L'allocation de fenfluramine a diminué le choix optimal dans les essais de perte et les circonstances de récompense, ce qui implique qu'une augmentation de la 5-HT synaptique a réduit la sensibilité aux résultats dans les essais de perte. Cependant, les taux d’apprentissage n’étaient pas significativement différents entre les groupes. L'administration de fenfluramine a également augmenté le temps de sélection des options dans des conditions de perte et a montré une réduction relative de la sensibilité à la perte.

L'augmentation nette de la 5-HT synaptique réduit la sensibilité du gain aux résultats de perte, tandis que l'épuisement en 5-HT améliore la sensibilité à la perte. L'administration de fenfluramine a amélioré l'inhibition de la réponse et la prise de décision prudente lors des essais en cours, mais aucun effet de groupe significatif n'a été observé sur la précision des essais en cours. L'augmentation de la 5-HT synaptique a réduit la sélection de l'impulsivité dans toutes les circonstances de tâche, la réduction la plus élevée étant observée en présence de distractions émotionnelles indésirables.

L’étude a découvert que l’augmentation du 5-HT synaptique améliore le traitement de la mémoire verbale. Cependant, il n'y avait pas d'effet de groupe significatif sur le nombre total de cibles rappelées avec précision au cours du traitement prolongé de la mémoire de travail orale. L'attribution de fenfluramine a entraîné un rappel plus rapide des cibles correctes et une plus grande précision globale dans le rappel retardé.

L’équipe n’a trouvé aucun effet de groupe significatif pour les essais d’apprentissage, les répétitions de mots, les intrusions ou les tâches de mémoire de travail visuelle.
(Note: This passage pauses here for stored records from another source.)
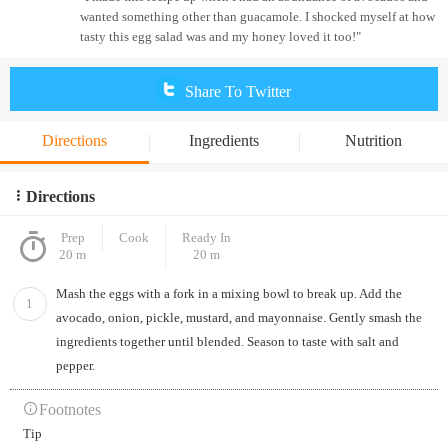
wanted something other than guacamole. I shocked myself at how
tasty this egg salad was and my honey loved it too!"
Share To Twitter
Directions
Ingredients
Nutrition
Directions
Prep
Cook
Ready In
20 m
20 m
Mash the eggs with a fork in a mixing bowl to break up. Add the
1
avocado, onion, pickle, mustard, and mayonnaise. Gently smash the
ingredients together until blended. Season to taste with salt and
pepper.
Footnotes
Tip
Le groupe placebo a surpassé le groupe fenfluramine, mais de manière non statistiquement significative. Le sexe n’avait aucune influence sur les effets de l’administration de fenfluramine sur l’exécution des tâches.

Diplôme

L’étude a révélé que l’augmentation de la sérotonine synaptique influence directement le comportement humain et influence la prise de décision dans des circonstances désagréables et neutres. Une sérotonine plus élevée réduit la sensibilité aux conséquences de la perte et améliore le contrôle des impulsions lors de l'inhibition comportementale dans des situations défavorables. Une sérotonine plus élevée améliore l'inhibition comportementale en favorisant une prise de décision prudente et la rétention de la mémoire dans des conditions neutres.

Les résultats de l’étude ont des implications pour les hypothèses sur la fonction centrale de la sérotonine et mettent en évidence le potentiel du SSRA en tant que sonde expérimentale. Explorer son potentiel thérapeutique pourrait nous aider à mieux comprendre l’implication de la sérotonine dans le comportement humain et l’étiologie mentale.